Data for this exercise Block Start

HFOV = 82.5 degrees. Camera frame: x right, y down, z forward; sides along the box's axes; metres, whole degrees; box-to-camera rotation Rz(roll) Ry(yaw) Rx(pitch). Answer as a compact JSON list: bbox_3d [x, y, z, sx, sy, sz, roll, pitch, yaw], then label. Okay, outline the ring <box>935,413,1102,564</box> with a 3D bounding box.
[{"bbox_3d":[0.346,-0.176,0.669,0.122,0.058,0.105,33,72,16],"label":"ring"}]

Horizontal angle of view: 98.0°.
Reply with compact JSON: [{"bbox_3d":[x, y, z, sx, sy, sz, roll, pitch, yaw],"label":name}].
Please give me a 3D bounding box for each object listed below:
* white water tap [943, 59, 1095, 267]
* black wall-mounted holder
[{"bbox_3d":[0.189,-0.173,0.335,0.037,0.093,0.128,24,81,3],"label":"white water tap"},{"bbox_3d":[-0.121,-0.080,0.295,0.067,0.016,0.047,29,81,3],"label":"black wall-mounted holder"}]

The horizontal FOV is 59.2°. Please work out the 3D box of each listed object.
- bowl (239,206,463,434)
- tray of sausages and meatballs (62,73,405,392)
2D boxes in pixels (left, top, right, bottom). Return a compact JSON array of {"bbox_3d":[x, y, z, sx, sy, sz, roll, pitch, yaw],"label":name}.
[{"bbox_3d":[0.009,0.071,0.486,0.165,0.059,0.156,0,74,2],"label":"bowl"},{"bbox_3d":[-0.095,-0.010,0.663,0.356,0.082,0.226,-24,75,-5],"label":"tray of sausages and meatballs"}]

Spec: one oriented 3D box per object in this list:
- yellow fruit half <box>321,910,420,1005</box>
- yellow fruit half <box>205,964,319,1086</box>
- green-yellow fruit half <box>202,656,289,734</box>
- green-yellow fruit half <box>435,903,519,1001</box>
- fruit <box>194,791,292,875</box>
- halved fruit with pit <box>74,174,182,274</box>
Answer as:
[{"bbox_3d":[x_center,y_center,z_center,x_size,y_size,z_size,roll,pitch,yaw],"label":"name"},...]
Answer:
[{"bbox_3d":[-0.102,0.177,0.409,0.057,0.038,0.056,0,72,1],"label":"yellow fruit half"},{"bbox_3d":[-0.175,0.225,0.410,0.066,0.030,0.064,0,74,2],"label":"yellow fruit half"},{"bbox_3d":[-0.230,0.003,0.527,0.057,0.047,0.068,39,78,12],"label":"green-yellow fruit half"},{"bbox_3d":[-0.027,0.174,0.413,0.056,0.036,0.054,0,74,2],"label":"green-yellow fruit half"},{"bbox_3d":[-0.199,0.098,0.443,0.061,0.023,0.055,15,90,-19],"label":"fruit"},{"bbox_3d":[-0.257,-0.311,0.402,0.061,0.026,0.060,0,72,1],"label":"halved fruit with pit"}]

Data for this exercise Block End

Nothing but the lines from the one that contains "- yellow fruit half <box>321,910,420,1005</box>" to the end of the listing should be given again, each exactly as it appears.

## Solved problem
- yellow fruit half <box>321,910,420,1005</box>
- yellow fruit half <box>205,964,319,1086</box>
- green-yellow fruit half <box>202,656,289,734</box>
- green-yellow fruit half <box>435,903,519,1001</box>
- fruit <box>194,791,292,875</box>
- halved fruit with pit <box>74,174,182,274</box>
Answer as:
[{"bbox_3d":[x_center,y_center,z_center,x_size,y_size,z_size,roll,pitch,yaw],"label":"name"},...]
Answer:
[{"bbox_3d":[-0.102,0.177,0.409,0.057,0.038,0.056,0,72,1],"label":"yellow fruit half"},{"bbox_3d":[-0.175,0.225,0.410,0.066,0.030,0.064,0,74,2],"label":"yellow fruit half"},{"bbox_3d":[-0.230,0.003,0.527,0.057,0.047,0.068,39,78,12],"label":"green-yellow fruit half"},{"bbox_3d":[-0.027,0.174,0.413,0.056,0.036,0.054,0,74,2],"label":"green-yellow fruit half"},{"bbox_3d":[-0.199,0.098,0.443,0.061,0.023,0.055,15,90,-19],"label":"fruit"},{"bbox_3d":[-0.257,-0.311,0.402,0.061,0.026,0.060,0,72,1],"label":"halved fruit with pit"}]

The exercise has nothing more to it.